The story of the last supper ends with the singing of a hymn, after which "they went out to the Mount of Olives" (Mk 14:26-27; Mt 26:30-3 I; Lk 22:39). On the way, or after they got there, Jesus declared that all the disciples would forsake him, and quoted Zechariah 13:7: "I will strike the shepherd, and the sheep will be scattered." The quotation was appropriate and might well occur to him under such circumstances.

With all reasonable caution against trying to imagine Jesus’ thoughts and feelings, one is surely justified in pausing to consider how profoundly discouraging the situation must have been for him, and to be grateful that there are such clear reflections of his disappointment and disillusionment. Here is no Docetic Christ, moving undisturbed through the frustrations and sorrows of human existence. Here is a real man, subject to the hopes and disappointments of our common lot, "a man of sorrows, and acquainted with grief" (Is 53:3).

In Mark and Matthew the quotation of Zechariah is followed by a promise: "But after I am raised up, I will go before you to Galilee" (Mk 14:28; Mt 26:32, cf. Mk 16:7; Mt 28:7; Lk 24:6). This points forward to the Galilean appearance of the risen Christ narrated at the end of Matthew (28:16). It implies also that Jesus knew the defection of the disciples would not be permanent.
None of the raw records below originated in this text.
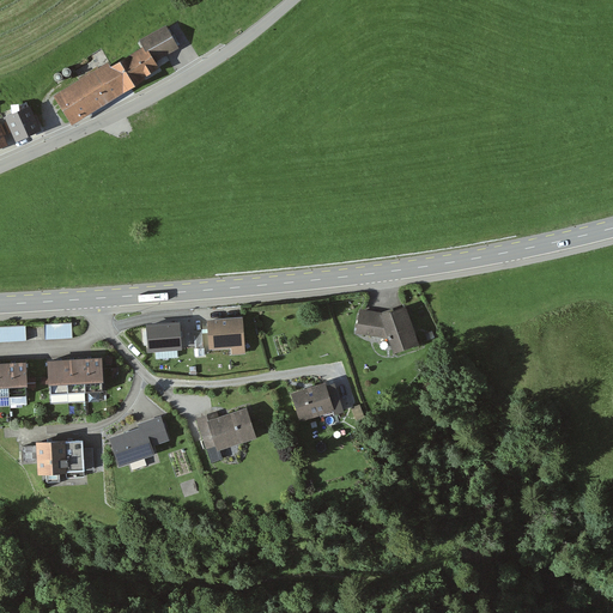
[(115,60),(52,96),(67,122),(157,71),(153,65),(177,50),(165,28),(138,43),(141,49),(117,64),(115,60)]
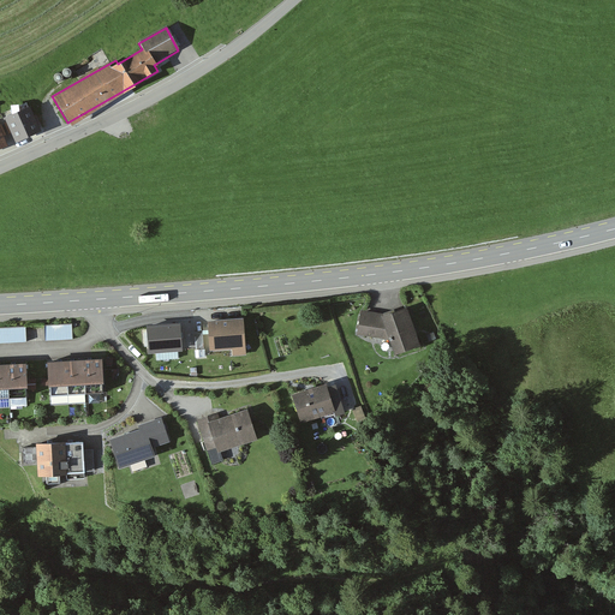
[(30,108),(5,120),(15,143),(40,132),(30,108)]
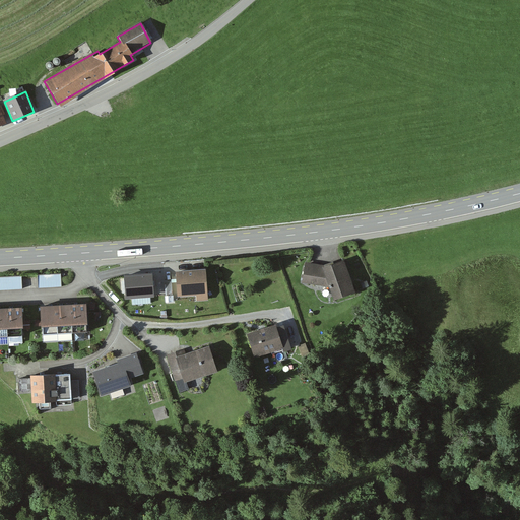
[(354,291),(343,260),(326,266),(306,264),(303,284),(328,288),(332,300),(354,291)]
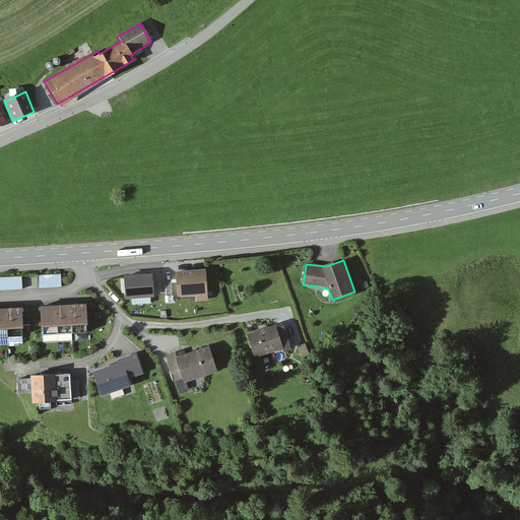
[(206,268),(177,269),(178,296),(196,294),(197,299),(207,299),(206,268)]
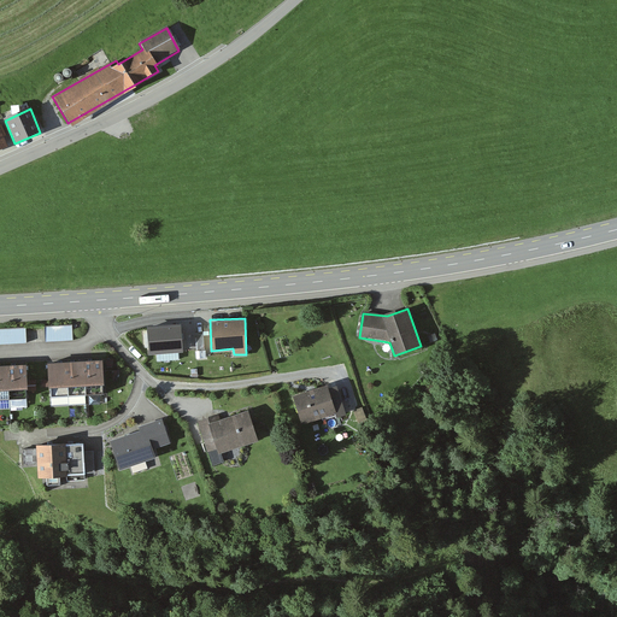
[(182,319),(147,323),(148,352),(184,348),(182,319)]
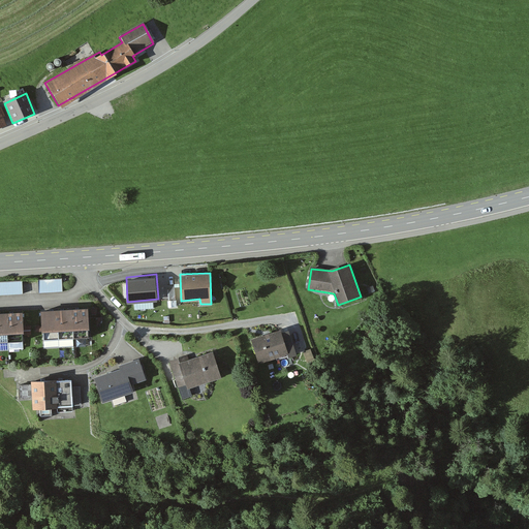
[(62,280),(37,281),(37,296),(63,294),(62,280)]
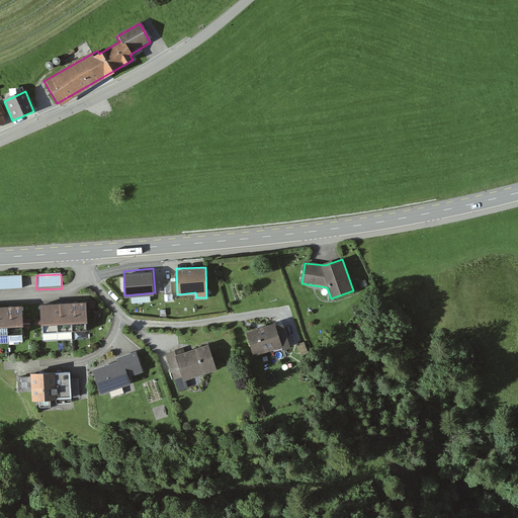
[(21,276),(0,277),(0,290),(22,290),(21,276)]
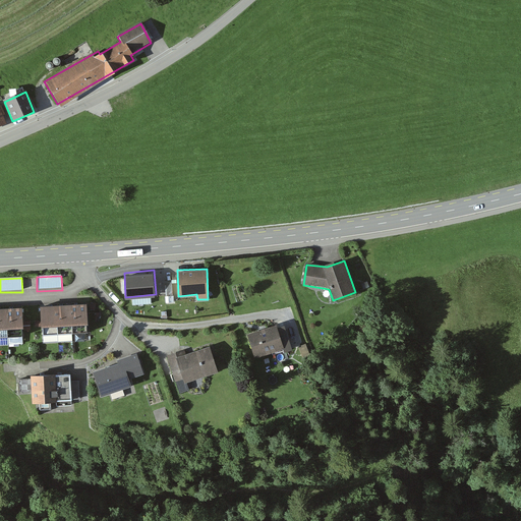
[(89,304),(40,307),(42,337),(91,335),(89,304)]
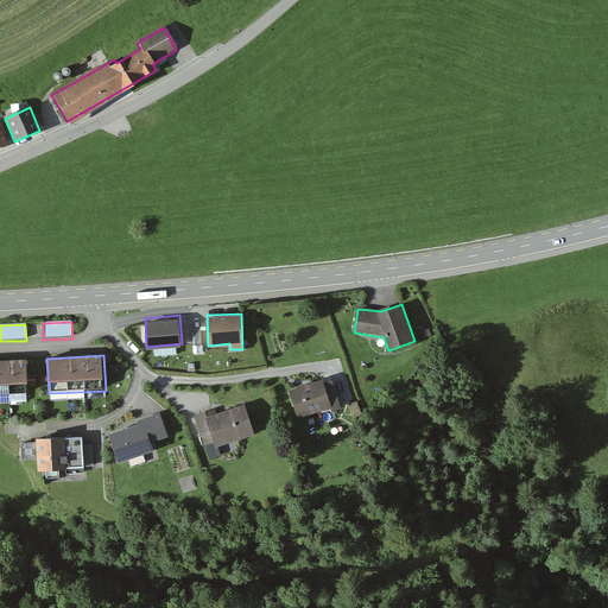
[(27,359),(0,360),(0,393),(30,392),(27,359)]
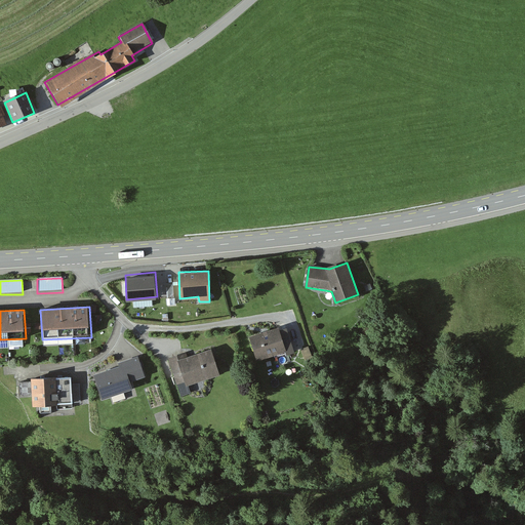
[(25,317),(25,327),(34,326),(33,317),(25,317)]
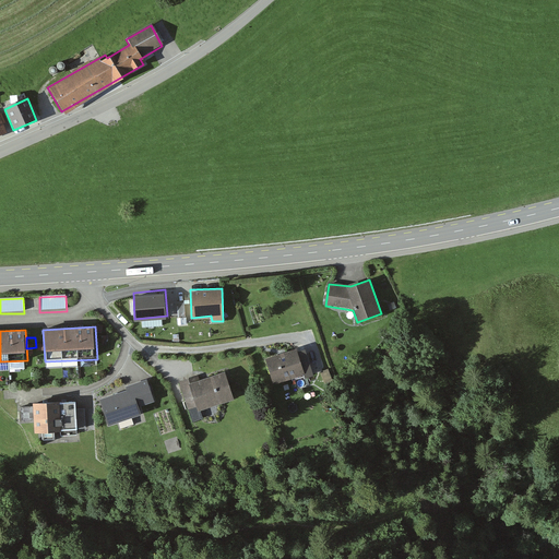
[(297,348),(266,357),(274,382),(305,373),(297,348)]
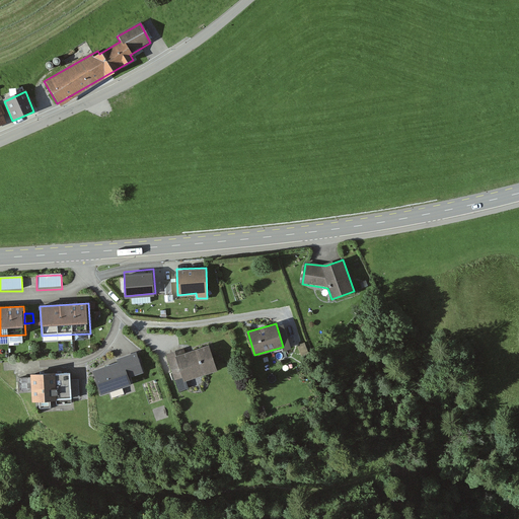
[(176,352),(167,355),(179,391),(187,389),(183,379),(213,369),(206,347),(178,356),(176,352)]
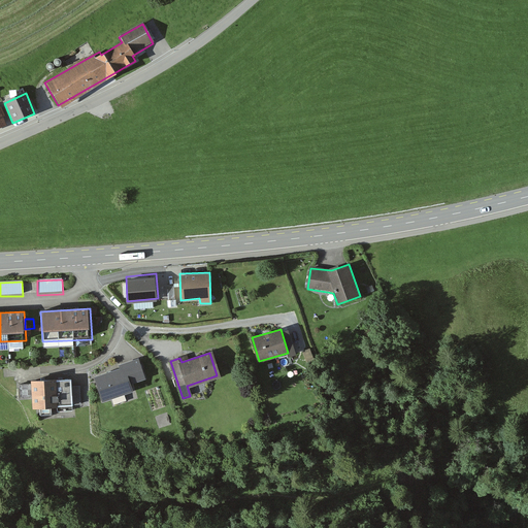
[(122,369),(96,377),(103,400),(131,391),(129,383),(144,377),(138,360),(121,365),(122,369)]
Peter was still unwilling to admit that they would all desert Jesus (Mk 14:29-30; Mt 26:33-34; cf. Lk 22:33-34). "Even though they all fall away, I will not," he declared; but Jesus said to him, "Truly, I say to you, this very night, before the cock crows twice, you will deny me three times." (Matthew, Luke, and some manuscripts of Mark omit "twice.") Still Peter protested. "If I must die with you, I will not deny you"; and the rest echoed his words. Were they trying to reassure themselves? Vehemence of assertion is often in direct proportion to lack of conviction.